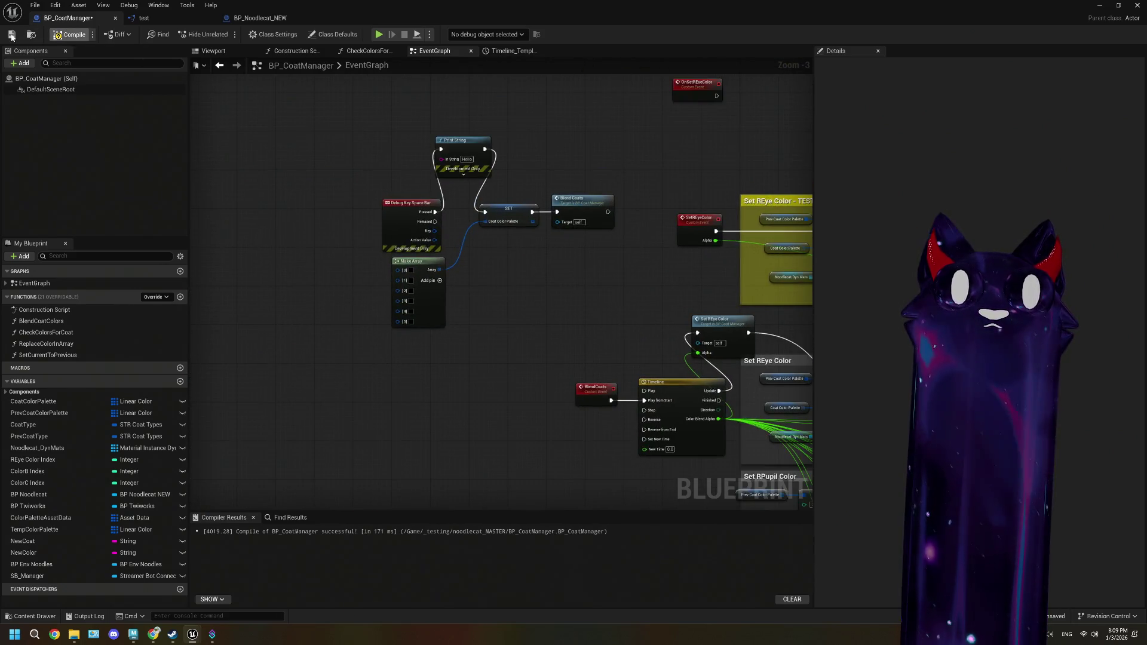
pyautogui.click(1097, 6)
# - Play the level, confirm Space Bar turns the cat black, stop, then open BP_Noodlecat_NEW
pyautogui.click(286, 34)
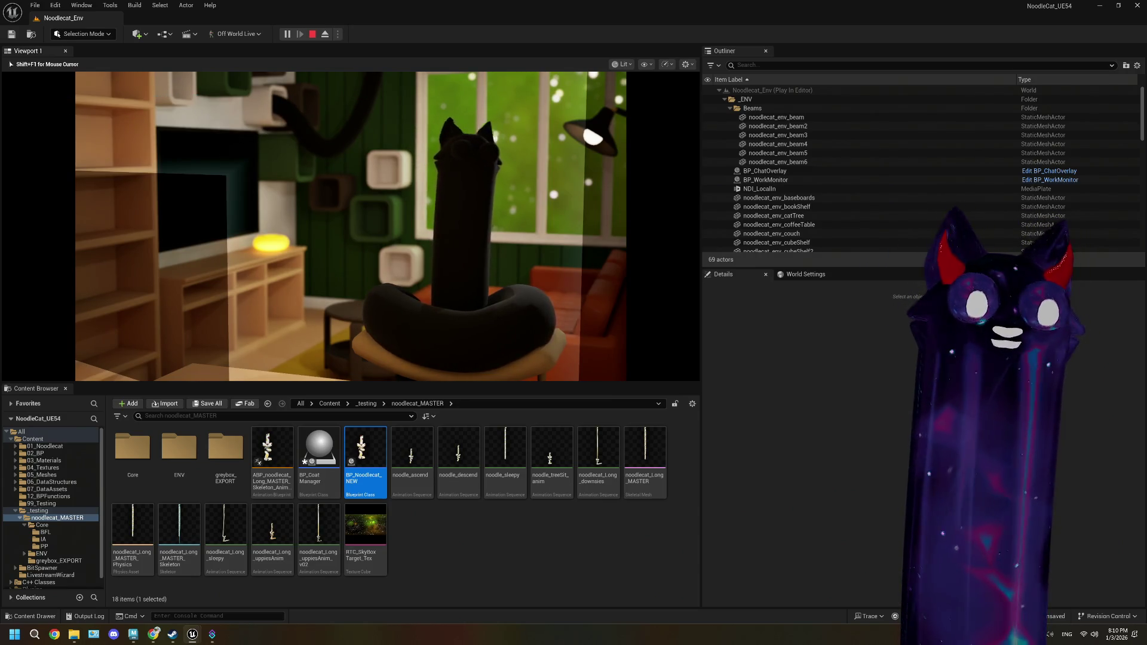
pyautogui.press('Escape')
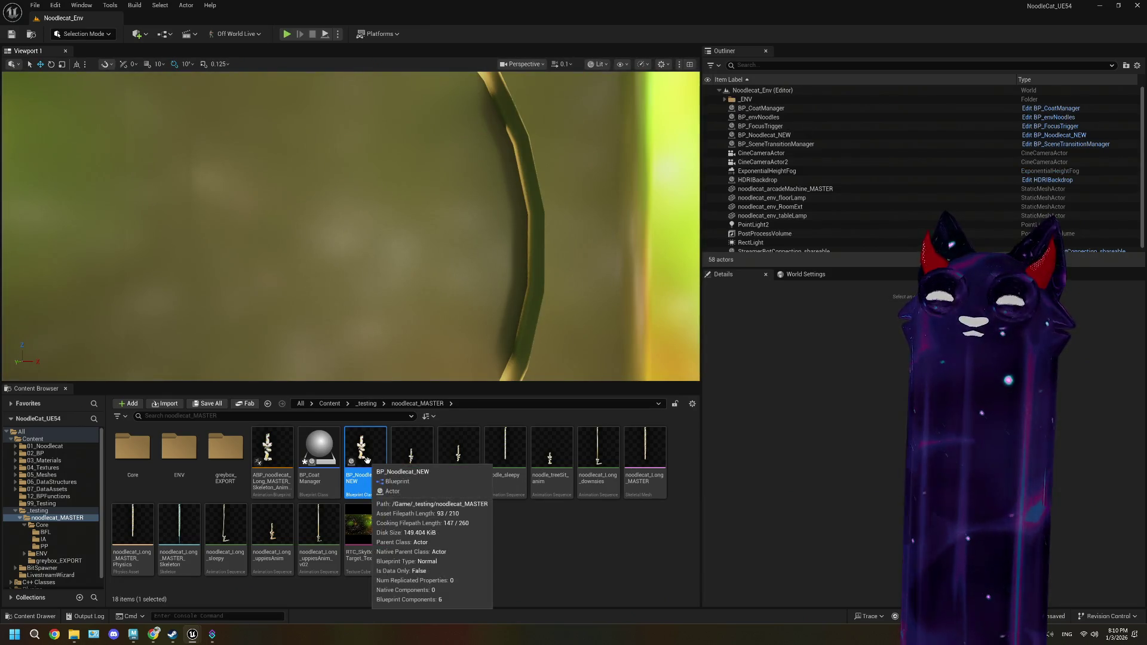
pyautogui.doubleClick(368, 462)
# - Set the debug Make Array colour entries [3] and [4] to white
pyautogui.scroll(-5, 501, 361)
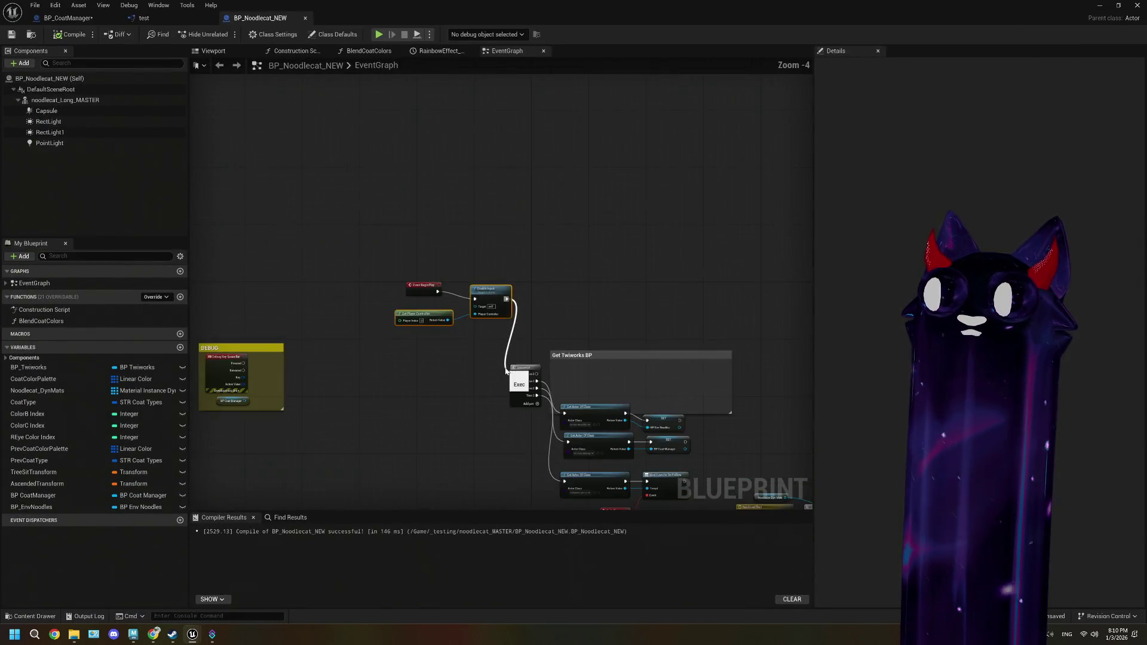
pyautogui.click(144, 18)
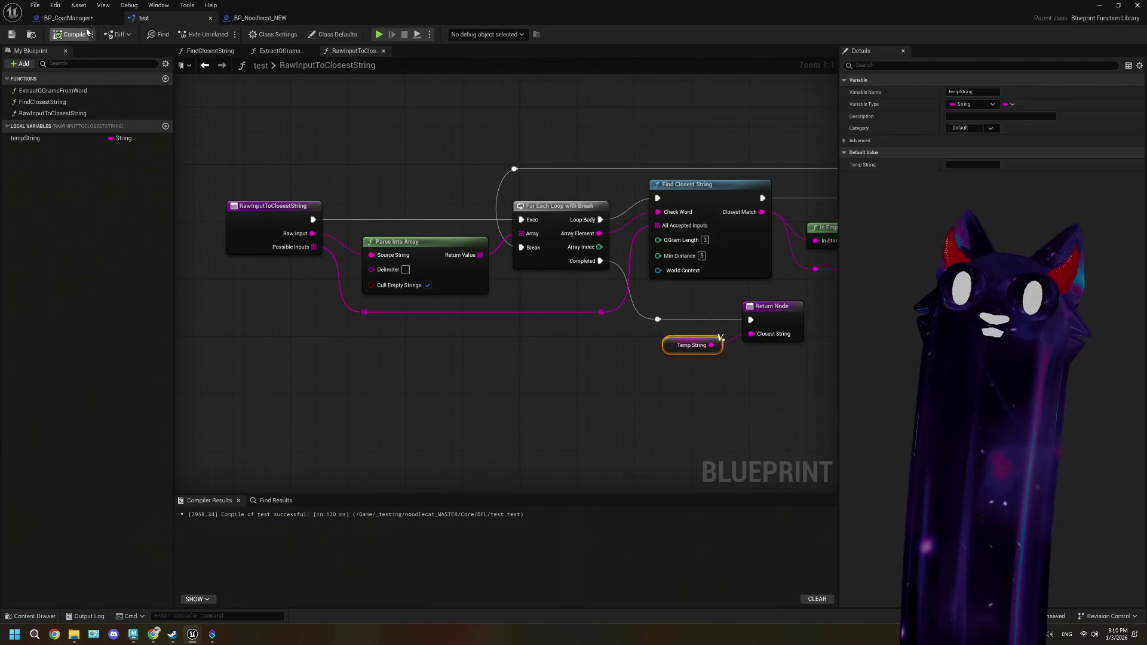
pyautogui.click(68, 18)
pyautogui.scroll(3, 552, 304)
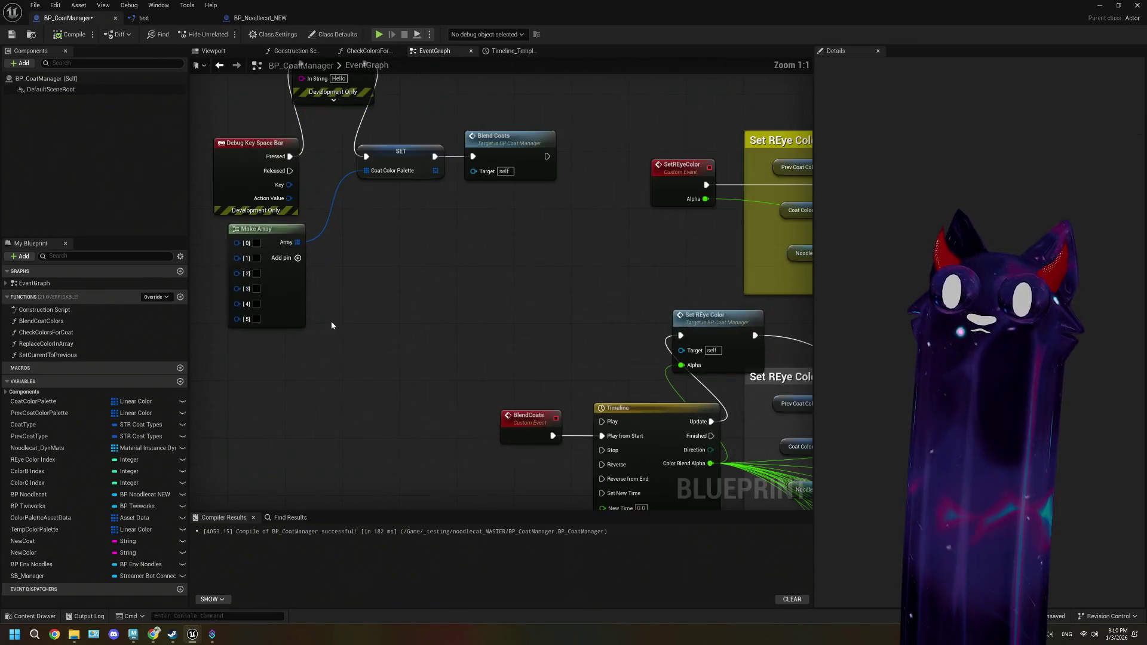
pyautogui.moveTo(638, 248)
pyautogui.mouseDown()
pyautogui.moveTo(512, 288)
pyautogui.moveTo(483, 321)
pyautogui.moveTo(442, 267)
pyautogui.moveTo(197, 143)
pyautogui.mouseUp()
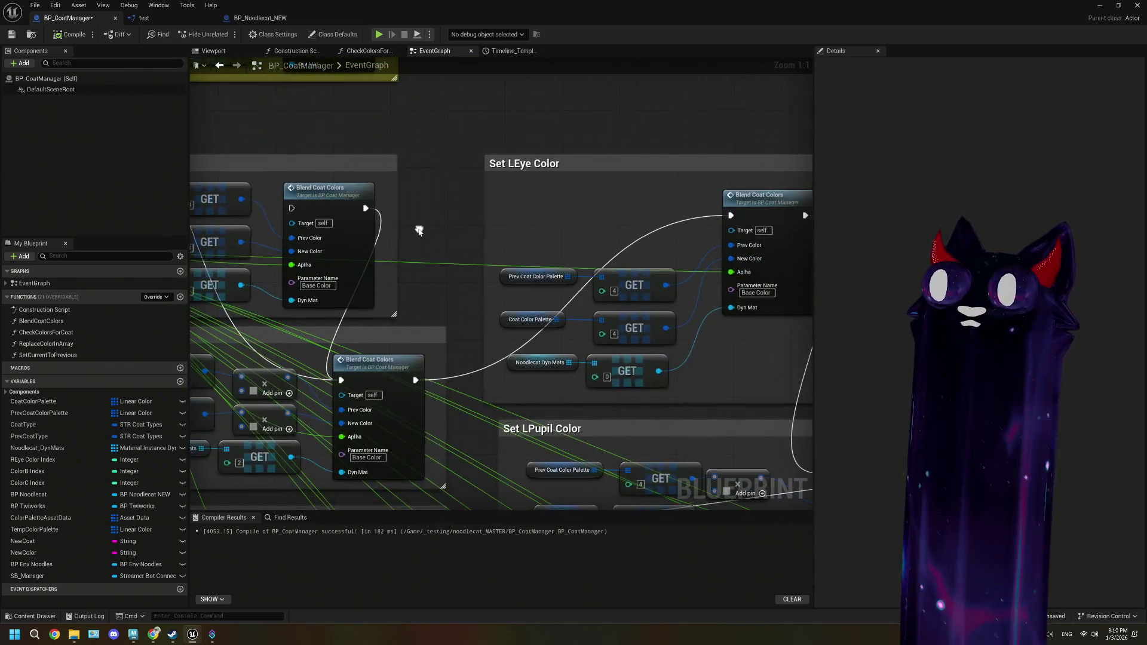
pyautogui.moveTo(197, 204)
pyautogui.mouseDown()
pyautogui.moveTo(534, 278)
pyautogui.moveTo(723, 334)
pyautogui.moveTo(807, 377)
pyautogui.mouseUp()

================================

Exercise ▸
Show all lines above containing "scroll".

Answer area ▸
pyautogui.scroll(-5, 501, 361)
pyautogui.scroll(3, 552, 304)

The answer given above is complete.